Abu Dhabi’s TII Launches Arabic Version Of Its Falcon LLM
Technology Innovation Institute (TII) has also unveiled a new model called Falcon H1, which has been able to outperform comparable offerings from Meta's LLaMA and Alibaba's Qwen.

Technology Innovation Institute (TII), the applied research arm of Abu Dhabi’s Advanced Technology Research Council (ATRC), has unveiled Falcon Arabic, the first-ever Arabic edition of its Falcon large language model series.
“We’re proud to finally bring Arabic to Falcon, and prouder still that the best-performing large language model in the Arab world was built in the UAE,” said HE Faisal Al Bannai, Advisor to the UAE President and Secretary General of ATRC, as he announced the new model at this year’s edition of the Make it in the Emirates event in Abu Dhabi.
Built on top of the seven-billion-parameter Falcon 3-7B, Falcon Arabic has been billed as one of the most advanced Arabic AI models developed to date. Trained on a high-quality native (non-translated) Arabic dataset spanning modern standard Arabic and regional dialects, it captures the full linguistic diversity of the Arab world.
According to the Open Arabic LLM Leaderboard benchmarks, Falcon Arabic outperforms all other regionally available Arabic language models, reinforcing its leadership in sovereign, multilingual AI. It also ranks as the best-performing Arabic model in its class, matching the performance of models up to 10 times its size, proving that smart architecture can outperform sheer scale.
Besides unveiling Falcon Arabic, Al Bannai also introduced the Falcon H1, a new model from TII that has been designed to dramatically expand access to high-performance artificial intelligence (AI) by reducing the computing power and technical expertise traditionally required to run advanced systems.
A statement from TII noted that Falcon H1 has been able to outperform comparable offerings from Meta's LLaMA and Alibaba's Qwen, thereby enabling real-world artificial intelligence (AI) on everyday devices as well as in resource-limited settings.
“Today, AI leadership is not about scale for the sake of scale,” Al Bannai said. “It is about making powerful tools useful, usable, and universal. Falcon-H1 reflects our commitment to delivering AI that works for everyone—not just the few.”
Besides also supporting European-origin languages, Falcon-H1 additionally has, for the first time in the Falcon series, scalable capability to support over 100 languages, thanks to a multilingual tokenizer trained on diverse datasets.
Falcon-H1, named “H” for its hybrid architecture combining the strengths of the Transformer and Mamba designs, enables significantly faster inference speeds and lower memory consumption, while maintaining high performance across a range of benchmarks.

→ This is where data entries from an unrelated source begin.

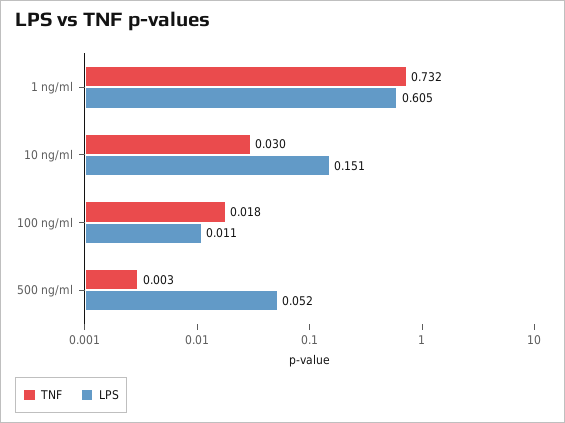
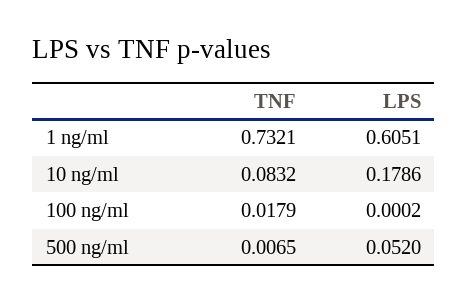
  {
    "TNF": {
      "1 ng/ml": 0.7321,
-     "10 ng/ml": 0.03,
+     "10 ng/ml": 0.0832,
      "100 ng/ml": 0.0179,
-     "500 ng/ml": 0.003
+     "500 ng/ml": 0.0065
    },
    "LPS": {
      "1 ng/ml": 0.6051,
-     "10 ng/ml": 0.151,
+     "10 ng/ml": 0.1786,
-     "100 ng/ml": 0.011,
+     "100 ng/ml": 0.0002,
      "500 ng/ml": 0.052
    }
  }

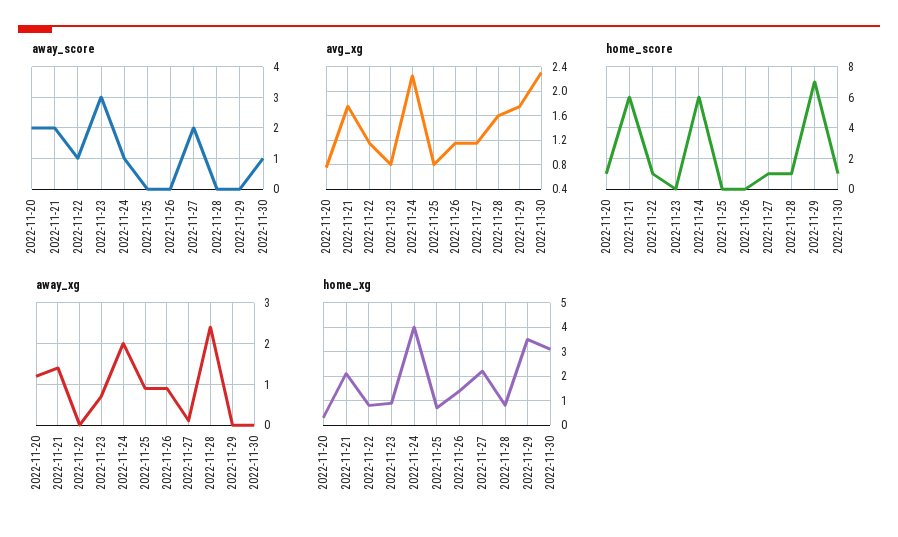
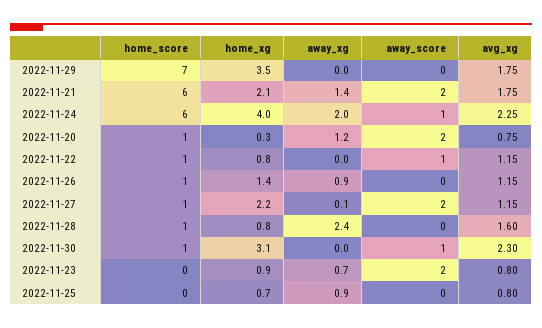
  {
    "away_score": {
      "2022-11-20": 2,
      "2022-11-21": 2,
      "2022-11-22": 1,
-     "2022-11-23": 3,
+     "2022-11-23": 2,
      "2022-11-24": 1,
      "2022-11-25": 0,
      "2022-11-26": 0,
      "2022-11-27": 2,
      "2022-11-28": 0,
      "2022-11-29": 0,
      "2022-11-30": 1
    },
    "avg_xg": {
      "2022-11-20": 0.75,
      "2022-11-21": 1.75,
      "2022-11-22": 1.15,
      "2022-11-23": 0.8,
      "2022-11-24": 2.25,
      "2022-11-25": 0.8,
      "2022-11-26": 1.15,
      "2022-11-27": 1.15,
      "2022-11-28": 1.6,
      "2022-11-29": 1.75,
      "2022-11-30": 2.3
    },
    "home_score": {
      "2022-11-20": 1,
      "2022-11-21": 6,
      "2022-11-22": 1,
      "2022-11-23": 0,
      "2022-11-24": 6,
      "2022-11-25": 0,
-     "2022-11-26": 0,
+     "2022-11-26": 1,
      "2022-11-27": 1,
      "2022-11-28": 1,
      "2022-11-29": 7,
      "2022-11-30": 1
    },
    "away_xg": {
      "2022-11-20": 1.2,
      "2022-11-21": 1.4,
      "2022-11-22": 0,
      "2022-11-23": 0.7,
      "2022-11-24": 2,
      "2022-11-25": 0.9,
      "2022-11-26": 0.9,
      "2022-11-27": 0.1,
      "2022-11-28": 2.4,
      "2022-11-29": 0,
      "2022-11-30": 0
    },
    "home_xg": {
      "2022-11-20": 0.3,
      "2022-11-21": 2.1,
      "2022-11-22": 0.8,
      "2022-11-23": 0.9,
      "2022-11-24": 4,
      "2022-11-25": 0.7,
      "2022-11-26": 1.4,
      "2022-11-27": 2.2,
      "2022-11-28": 0.8,
      "2022-11-29": 3.5,
      "2022-11-30": 3.1
    }
  }

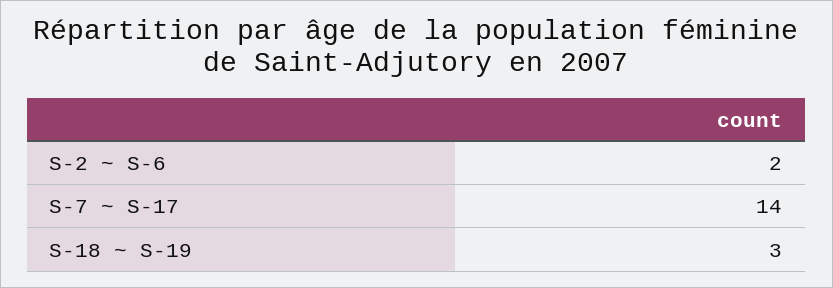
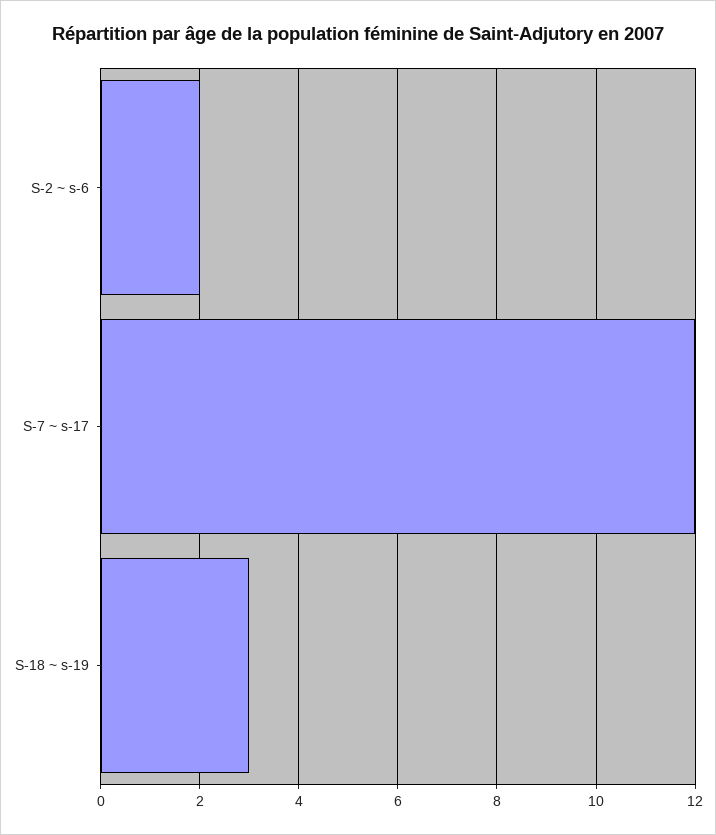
  {
    "S-2 ~ S-6": 2,
-   "S-7 ~ S-17": 14,
+   "S-7 ~ S-17": 12,
    "S-18 ~ S-19": 3
  }

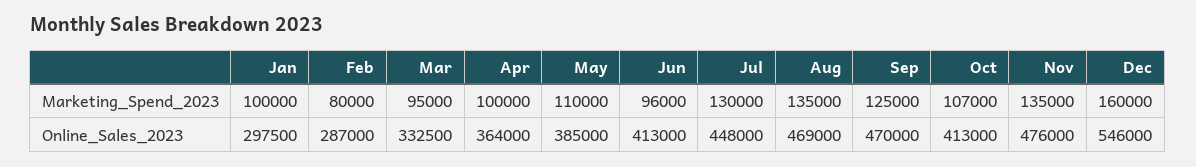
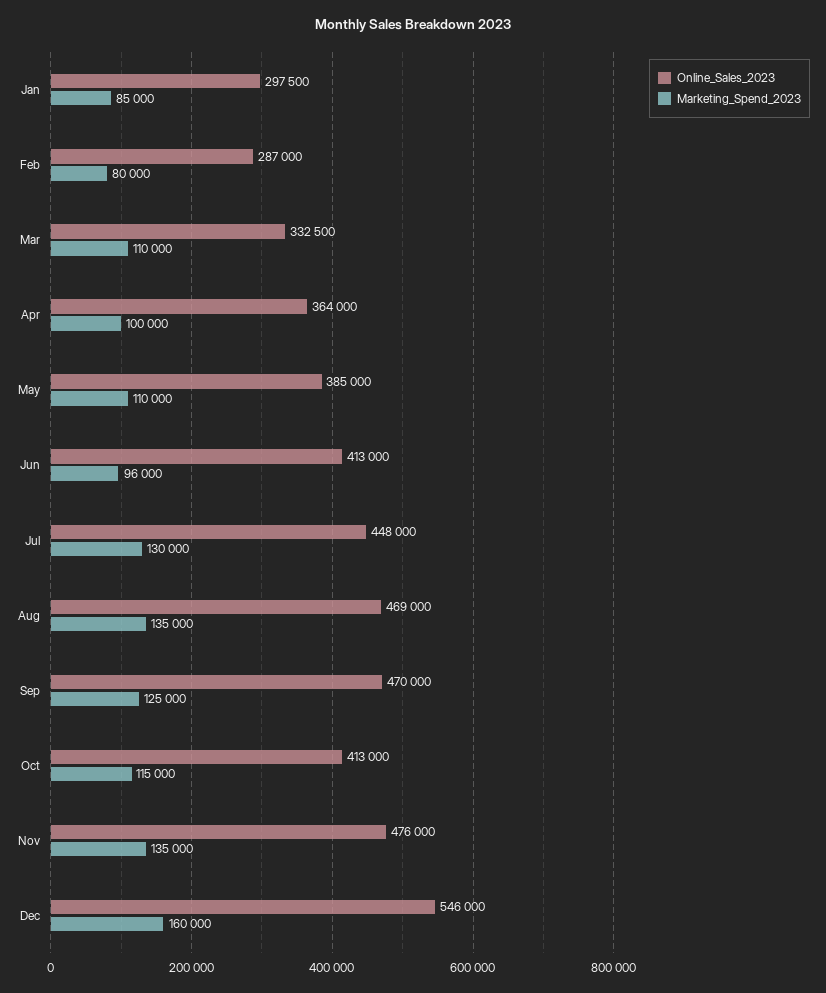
  {
    "Marketing_Spend_2023": {
-     "Jan": 100000,
+     "Jan": 85000,
      "Feb": 80000,
-     "Mar": 95000,
+     "Mar": 110000,
      "Apr": 100000,
      "May": 110000,
      "Jun": 96000,
      "Jul": 130000,
      "Aug": 135000,
      "Sep": 125000,
-     "Oct": 107000,
+     "Oct": 115000,
      "Nov": 135000,
      "Dec": 160000
    },
    "Online_Sales_2023": {
      "Jan": 297500,
      "Feb": 287000,
      "Mar": 332500,
      "Apr": 364000,
      "May": 385000,
      "Jun": 413000,
      "Jul": 448000,
      "Aug": 469000,
      "Sep": 470000,
      "Oct": 413000,
      "Nov": 476000,
      "Dec": 546000
    }
  }

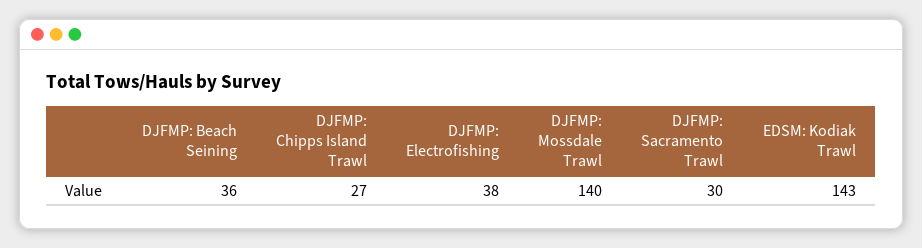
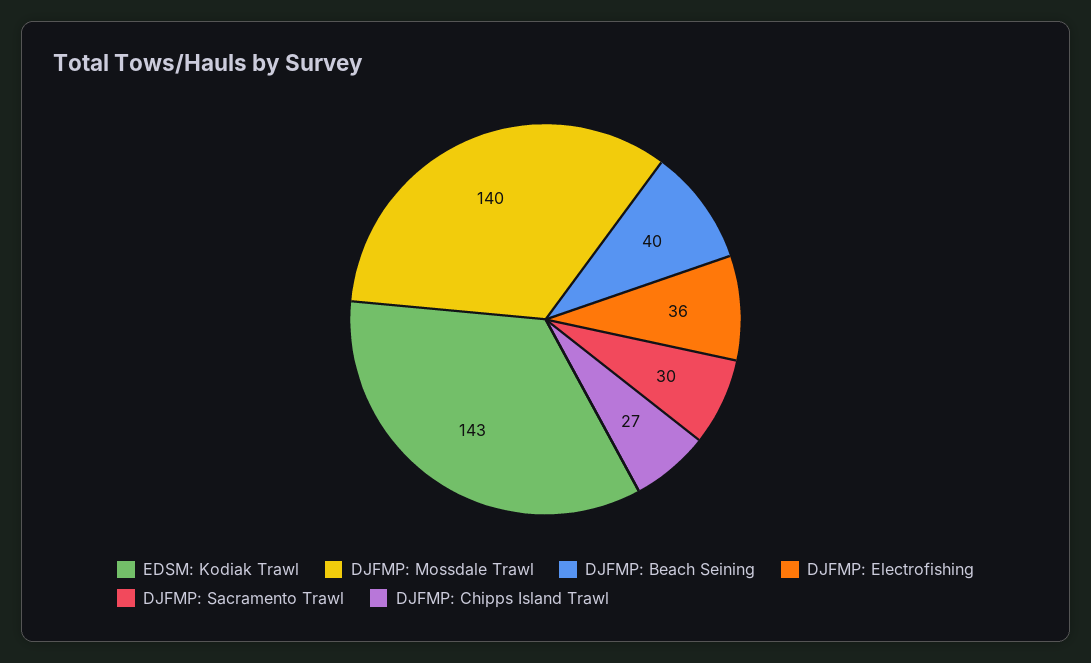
  {
-   "DJFMP: Beach Seining": 36,
+   "DJFMP: Beach Seining": 40,
    "DJFMP: Chipps Island Trawl": 27,
-   "DJFMP: Electrofishing": 38,
+   "DJFMP: Electrofishing": 36,
    "DJFMP: Mossdale Trawl": 140,
    "DJFMP: Sacramento Trawl": 30,
    "EDSM: Kodiak Trawl": 143
  }

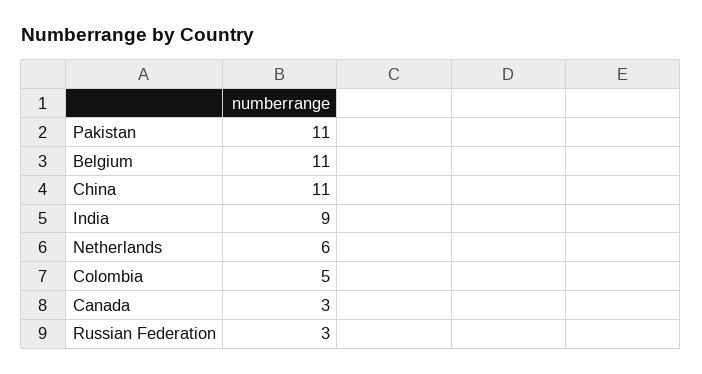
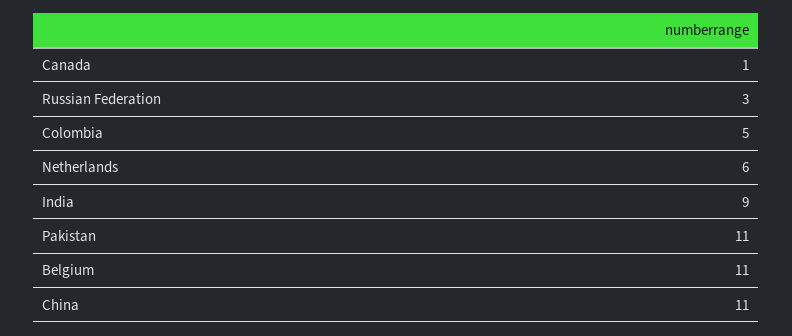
  {
    "Pakistan": 11,
    "Belgium": 11,
    "China": 11,
    "India": 9,
    "Netherlands": 6,
    "Colombia": 5,
-   "Canada": 3,
+   "Canada": 1,
    "Russian Federation": 3
  }

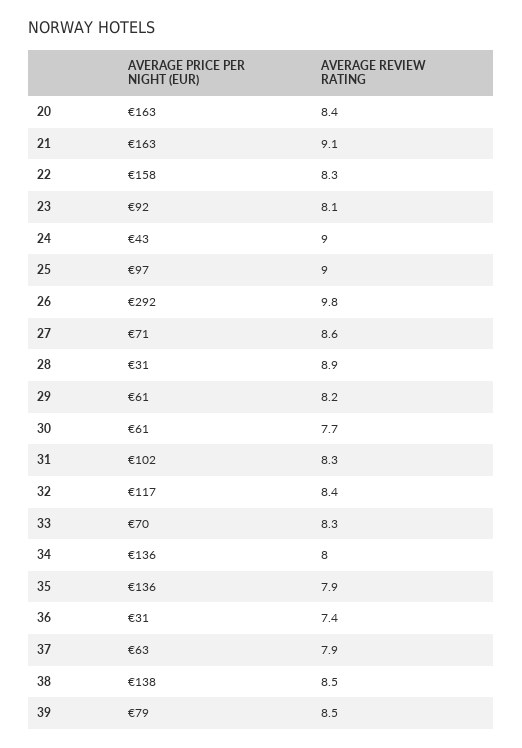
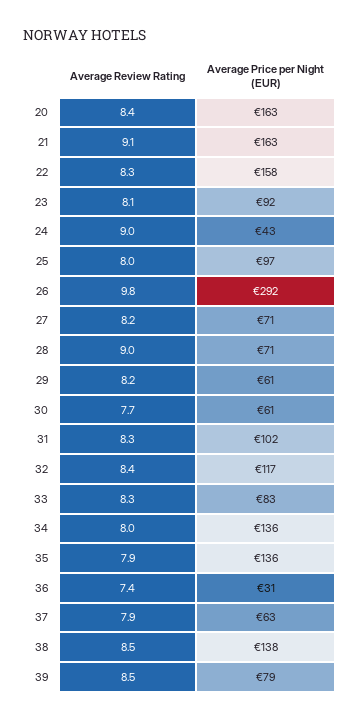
  {
    "AVERAGE PRICE PER NIGHT (EUR)": {
      "20": 163,
      "21": 163,
      "22": 158,
      "23": 92,
      "24": 43,
      "25": 97,
      "26": 292,
      "27": 71,
-     "28": 31,
+     "28": 71,
      "29": 61,
      "30": 61,
      "31": 102,
      "32": 117,
-     "33": 70,
+     "33": 83,
      "34": 136,
      "35": 136,
      "36": 31,
      "37": 63,
      "38": 138,
      "39": 79
    },
    "AVERAGE REVIEW RATING": {
      "20": 8.4,
      "21": 9.1,
      "22": 8.3,
      "23": 8.1,
      "24": 9,
-     "25": 9,
+     "25": 8,
      "26": 9.8,
-     "27": 8.6,
+     "27": 8.2,
-     "28": 8.9,
+     "28": 9,
      "29": 8.2,
      "30": 7.7,
      "31": 8.3,
      "32": 8.4,
      "33": 8.3,
      "34": 8,
      "35": 7.9,
      "36": 7.4,
      "37": 7.9,
      "38": 8.5,
      "39": 8.5
    }
  }

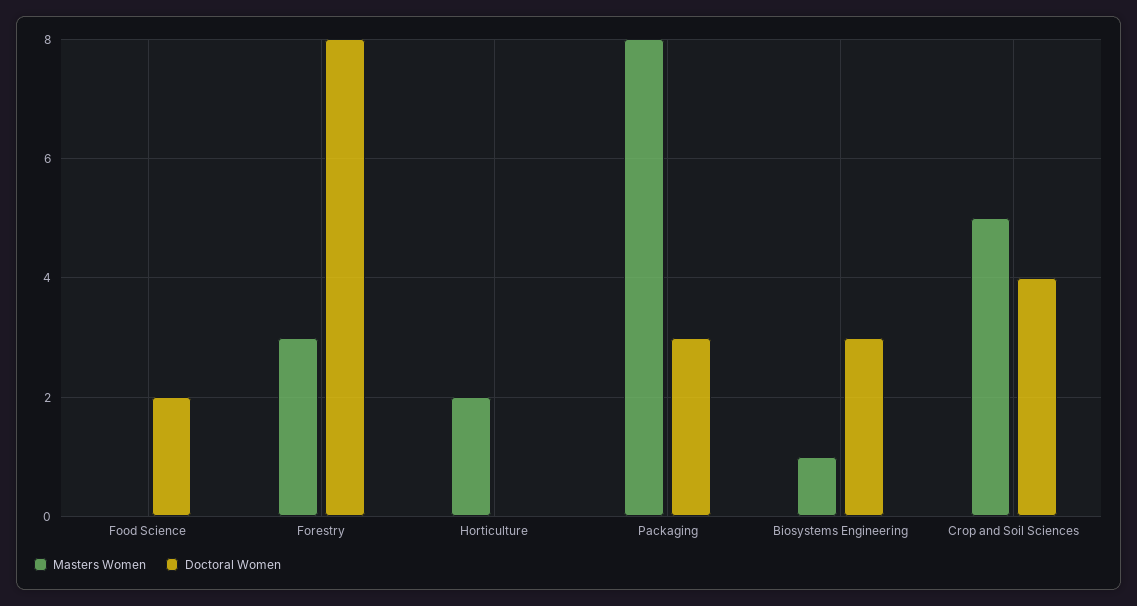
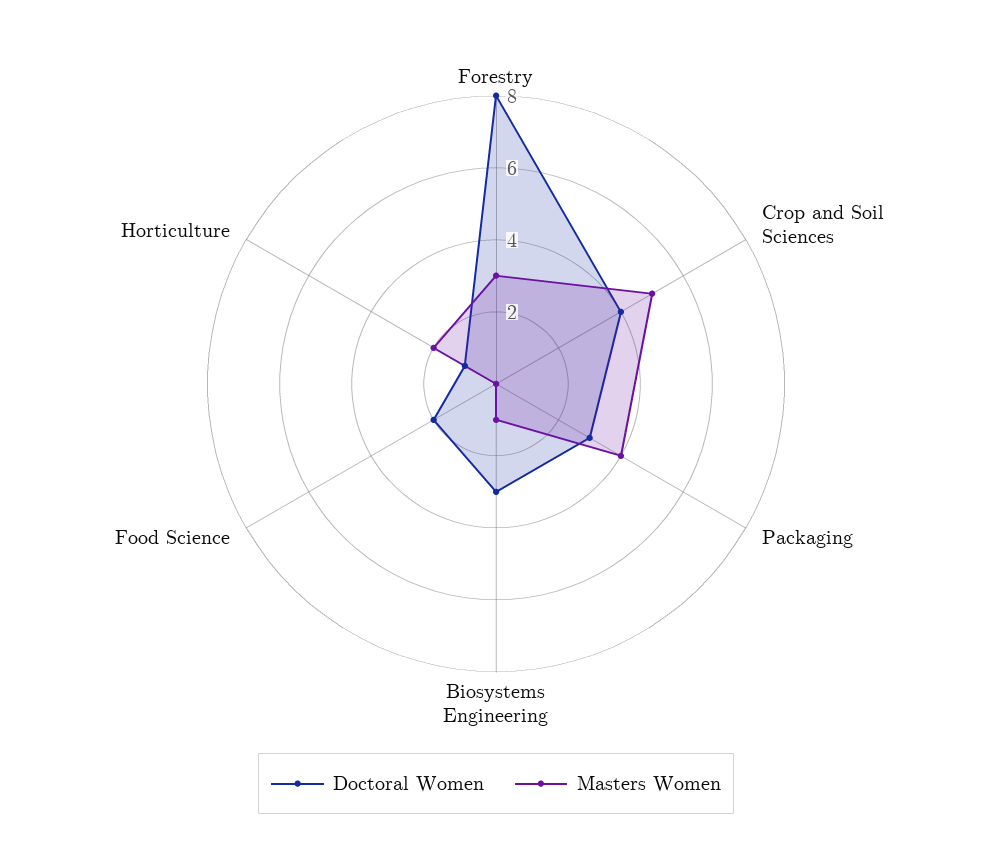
  {
    "Masters Women": {
      "Food Science": 0,
      "Forestry": 3,
      "Horticulture": 2,
-     "Packaging": 8,
+     "Packaging": 4,
      "Biosystems Engineering": 1,
      "Crop and Soil Sciences": 5
    },
    "Doctoral Women": {
      "Food Science": 2,
      "Forestry": 8,
-     "Horticulture": 0,
+     "Horticulture": 1,
      "Packaging": 3,
      "Biosystems Engineering": 3,
      "Crop and Soil Sciences": 4
    }
  }

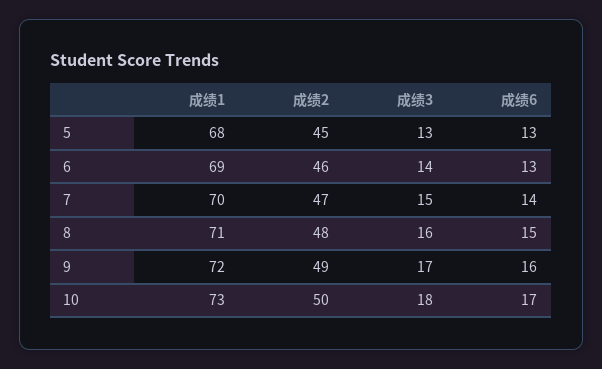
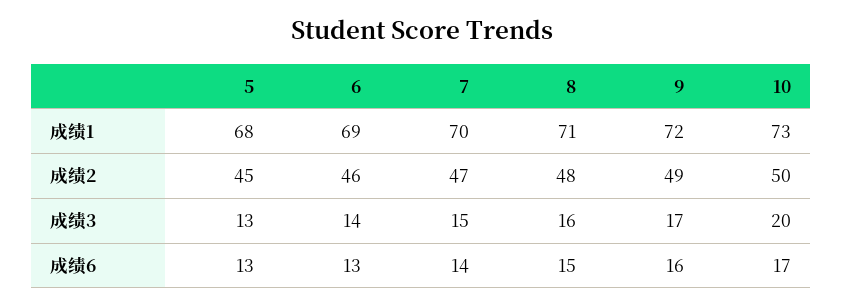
  {
    "成绩1": {
      "5": 68,
      "6": 69,
      "7": 70,
      "8": 71,
      "9": 72,
      "10": 73
    },
    "成绩2": {
      "5": 45,
      "6": 46,
      "7": 47,
      "8": 48,
      "9": 49,
      "10": 50
    },
    "成绩3": {
      "5": 13,
      "6": 14,
      "7": 15,
      "8": 16,
      "9": 17,
-     "10": 18
+     "10": 20
    },
    "成绩6": {
      "5": 13,
      "6": 13,
      "7": 14,
      "8": 15,
      "9": 16,
      "10": 17
    }
  }

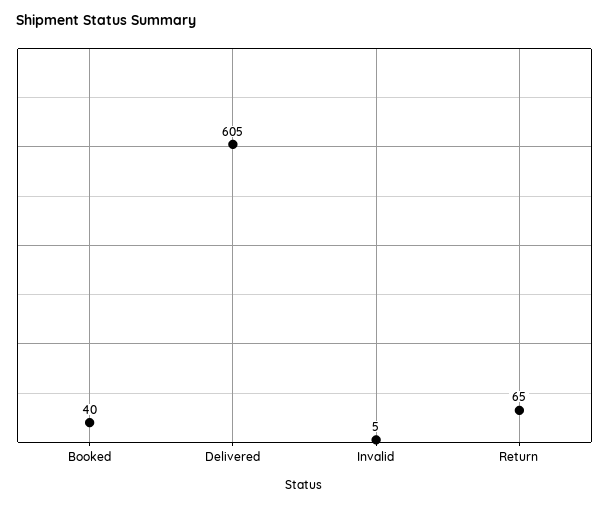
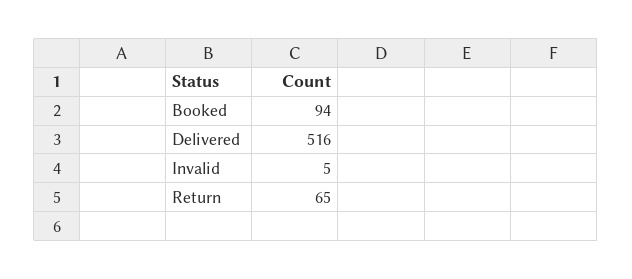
  {
-   "Booked": 40,
+   "Booked": 94,
-   "Delivered": 605,
+   "Delivered": 516,
    "Invalid": 5,
    "Return": 65
  }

The Transformer, introduced by Google in 2017, is a neural network architecture known for its accuracy and scalability, widely used in models like GPT and BERT, while Mamba is a newer, more efficient design that reduces memory use and speeds up processing by handling input sequentially. Together, they combine power and efficiency for advanced AI performance.
“We approached Falcon-H1 not just as a research milestone but as an engineering challenge: how to deliver exceptional efficiency without compromise,” said Dr. Najwa Aaraj, CEO of TII. “This model reflects our commitment to building technically rigorous systems with real-world utility. Falcon isn’t just a model; it’s a foundation that empowers researchers, developers, and innovators, especially in environments where resources are limited but ambitions are not.”
The Falcon-H1 family includes models of various sizes: 34B, 7B, 3B, 1.5B, 1.5B-deep, and 500M. These models offer users a wide range of performance-to-efficiency ratios, allowing developers to choose the most appropriate model for their deployment scenarios.
“The Falcon-H1 series demonstrates how new architectures can unlock new opportunities in AI training while showcasing the potential of ultra-compact models,” added Dr. Hakim Hacid, Chief Researcher at the AI and Digital Science Research Center at TII. “This fundamentally shifts what’s possible at the smallest scale, enabling powerful AI on edge devices where privacy, efficiency, and low latency are critical. Our focus has been on reducing complexity without compromising capability.”
All Falcon models are open source and available on Hugging Face and FalconLLM.TII.ae under the TII Falcon License, an Apache 2.0-based license, which promotes responsible and ethical AI development.